TORRES – “Helen in the Woods” (Brooklyn, USA)
RIYL: Siouxsie Sioux, St. Vincent, Chelsea Wolfe
After Mackenzie Scott – a.k.a. TORRES – shared the bleak “Three Futures” and the tantalizing psychological thriller “Skim”, it was evident she was shedding the indie rocker label and turning herself into the female version of David Lynch. That is, she is transforming into a multi-dimensional artist who is using music as a cinematic medium to communicate realities we choose to ignore. Her newest single is the latest revelation of the brand new TORRES.
Her trademark, fiery guitar once again is turned into a frightening instrument that snarls, streaks, and sears in the background. It takes a back seat to the harrowing synths and rhythms she executes with haunting perfection. Scott’s voice is also menacing, and the storyline is even creepier. This is the tale of a stalker who watches her prey in the woods, offering a different view of the sexual predator. Listen closely, though, because Scott’s tale explains how Helen became what she is. It’s a creepy tune that demonstrates the creative brilliance of one of indie rock’s most underrated stars.
Watch the video below, which has a Blair Witch Project feel. As you listen to this song, you might have the same thought running through your head – somewhere, Siouxsie Sioux is smiling.
UnknownArtist & Khris – “Stains” (Thessaloniki, Greece)
RIYL: Samaris, JFDR, Massive Attack
Winter is coming. It’s not just a phrase from Game of Thrones; it’s a fact of life. As seasons change, so does the music. Songs get a little darker and a lot more haunting. The anthems of summer are now memories, and now is the time when the truly creative and engrossing singles emerge. Songs take over your mind and your dreams, like “Stains”, the latest from Greek producer UnknownArtist and featuring singer Khris-Marii Palksaar.
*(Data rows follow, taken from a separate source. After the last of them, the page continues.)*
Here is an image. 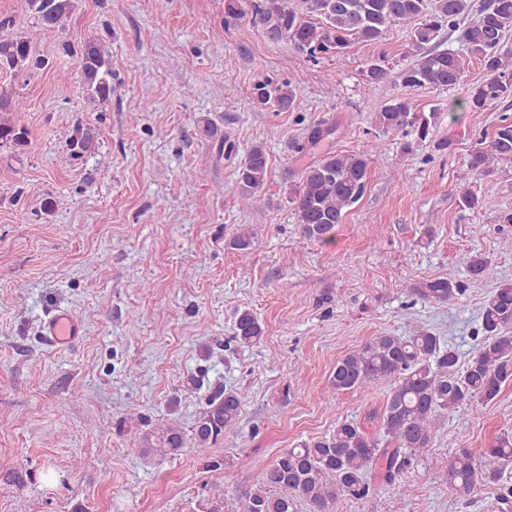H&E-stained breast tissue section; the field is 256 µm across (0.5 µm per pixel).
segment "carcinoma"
Wrapping results in <instances>:
<instances>
[{
	"label": "carcinoma",
	"instance_id": "cac0c4a2",
	"mask_svg": "<svg viewBox=\"0 0 512 512\" xmlns=\"http://www.w3.org/2000/svg\"><path fill=\"white\" fill-rule=\"evenodd\" d=\"M27 9L45 31H62L75 10V0H26ZM226 0V16L246 18L272 40H287L308 61L343 55L356 43L381 42L388 30L408 24L413 63L395 72L387 58H369L360 71L363 90L372 92L389 81L403 87L444 89L459 83L465 74V58L479 61L485 78L471 88L465 106L484 112L512 102V59L501 52V43L512 32V0H485L479 18L465 26L468 0ZM15 18L0 16V72L29 76L49 68L52 60L38 52L30 40L14 31ZM459 32L463 53L439 49L444 31ZM60 53L77 61L86 99L99 106L112 101V62L94 41L62 40ZM254 99L276 112L294 110L297 85L288 80L265 78L254 85ZM24 101L11 88H0V147L16 155L24 153L29 131L16 114ZM439 112L418 111L403 96L387 99L375 113V123L387 133L414 136L424 142ZM97 134L90 127L77 128L66 139L71 156L95 150ZM373 162L368 152H328L301 173L289 202L302 235L317 242L330 241L348 209L359 202L367 188ZM512 163V116L504 114L491 134L481 133L470 149L467 174L480 177L495 173L499 165ZM269 173V154L257 143L236 167L234 184L224 190L250 204L263 188ZM463 209L478 212L490 202L472 192L462 194ZM467 272L487 279L493 269L480 255L470 257ZM463 293V283L448 273L419 282L414 295L420 300L447 303ZM236 332L226 342L250 347L264 335L258 318L248 309L236 314ZM482 339L465 366L440 337L424 328L406 335L383 332L346 354L333 368L329 385L342 392L391 382L385 407V431L394 438L389 448L370 437L353 420H341L334 432L322 439L284 450L262 477L240 496H226L220 506L205 512H333L341 497L363 499L373 490L376 472L403 495L410 487L399 482L400 473L416 452L430 446L448 413L477 401H494L502 386L512 382V283L497 286L481 310ZM241 399L227 388L216 389L191 437L172 422L154 428L155 446L150 451L163 457L193 446L206 449L234 426ZM512 461V440L500 438L476 460L459 449L438 478L448 490L467 497L481 485L499 484L498 499L512 498V485L501 482L500 465Z\"/></svg>",
	"mask_w": 512,
	"mask_h": 512
}]
</instances>
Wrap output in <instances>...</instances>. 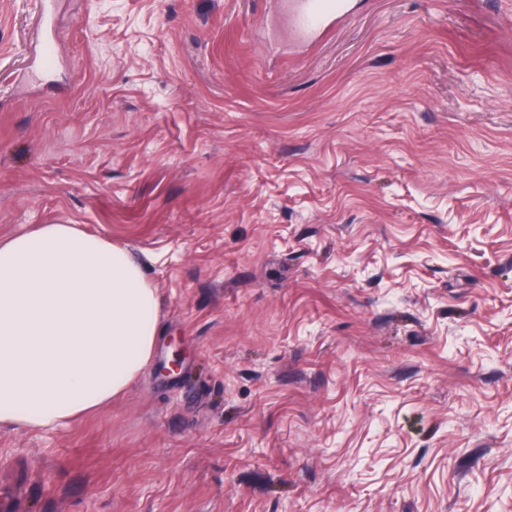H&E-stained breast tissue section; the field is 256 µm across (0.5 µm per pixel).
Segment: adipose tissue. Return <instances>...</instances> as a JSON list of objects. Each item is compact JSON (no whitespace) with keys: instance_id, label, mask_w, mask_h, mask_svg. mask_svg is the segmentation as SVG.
Wrapping results in <instances>:
<instances>
[{"instance_id":"adipose-tissue-1","label":"adipose tissue","mask_w":512,"mask_h":512,"mask_svg":"<svg viewBox=\"0 0 512 512\" xmlns=\"http://www.w3.org/2000/svg\"><path fill=\"white\" fill-rule=\"evenodd\" d=\"M160 300L127 249L74 224L0 236V429H55L149 362Z\"/></svg>"}]
</instances>
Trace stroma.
Returning a JSON list of instances; mask_svg holds the SVG:
<instances>
[{
    "label": "stroma",
    "mask_w": 512,
    "mask_h": 512,
    "mask_svg": "<svg viewBox=\"0 0 512 512\" xmlns=\"http://www.w3.org/2000/svg\"><path fill=\"white\" fill-rule=\"evenodd\" d=\"M347 3L56 0L39 82L0 0V234L161 300L124 396L0 429V512H512V0ZM283 13L287 32L299 41L320 35L345 10V0H284Z\"/></svg>",
    "instance_id": "obj_1"
}]
</instances>
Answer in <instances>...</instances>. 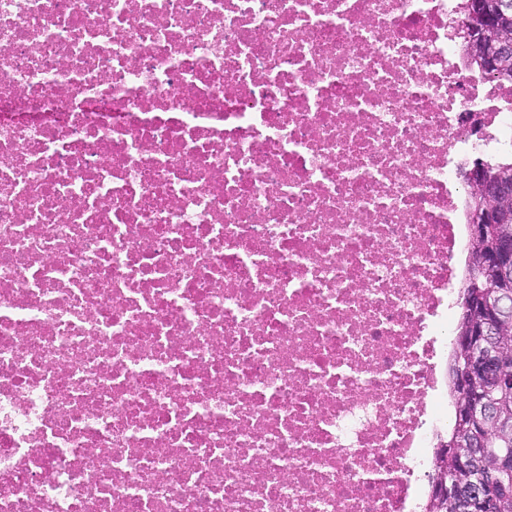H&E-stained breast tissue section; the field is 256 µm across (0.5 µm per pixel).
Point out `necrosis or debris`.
<instances>
[{
	"label": "necrosis or debris",
	"mask_w": 512,
	"mask_h": 512,
	"mask_svg": "<svg viewBox=\"0 0 512 512\" xmlns=\"http://www.w3.org/2000/svg\"><path fill=\"white\" fill-rule=\"evenodd\" d=\"M465 0H0V512H423Z\"/></svg>",
	"instance_id": "4bbe7bcc"
}]
</instances>
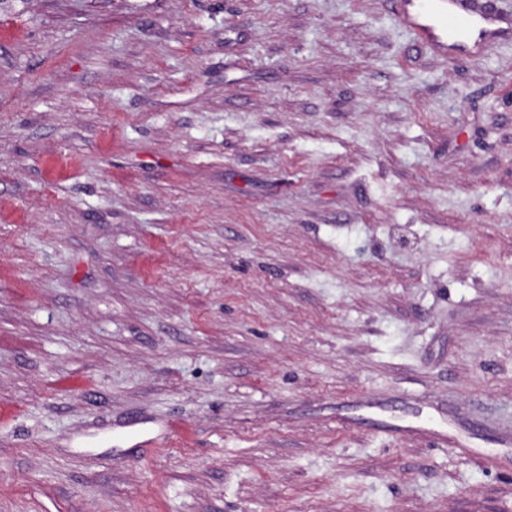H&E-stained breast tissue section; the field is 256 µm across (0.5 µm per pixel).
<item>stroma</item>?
Wrapping results in <instances>:
<instances>
[{"mask_svg":"<svg viewBox=\"0 0 512 512\" xmlns=\"http://www.w3.org/2000/svg\"><path fill=\"white\" fill-rule=\"evenodd\" d=\"M0 512H512V39L1 11Z\"/></svg>","mask_w":512,"mask_h":512,"instance_id":"stroma-1","label":"stroma"}]
</instances>
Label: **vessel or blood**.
Here are the masks:
<instances>
[{"mask_svg":"<svg viewBox=\"0 0 512 512\" xmlns=\"http://www.w3.org/2000/svg\"><path fill=\"white\" fill-rule=\"evenodd\" d=\"M395 13L416 39L440 53H476L512 37V14L476 10L473 0H392Z\"/></svg>","mask_w":512,"mask_h":512,"instance_id":"1","label":"vessel or blood"}]
</instances>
With the trippy tenets of Massive Attack and the dark, probing ambience of Samaris, UnknownArtist has created a hypnotic affair. His production work allows the different textures and elements to slowly build and flood the air. They never overtake Khris’ sensual vocals that perfectly complement the song’s darkness. Her voice fluctuates from being very near to distant, giving the sense she’s a prisoner trapped in a dungeon or possibly the ghost of a person who was victimized in a crime of passion. Either way, her story and the entire song are perfect for this time of year when the nights get longer, the temperatures get colder, and the ghouls come out to play.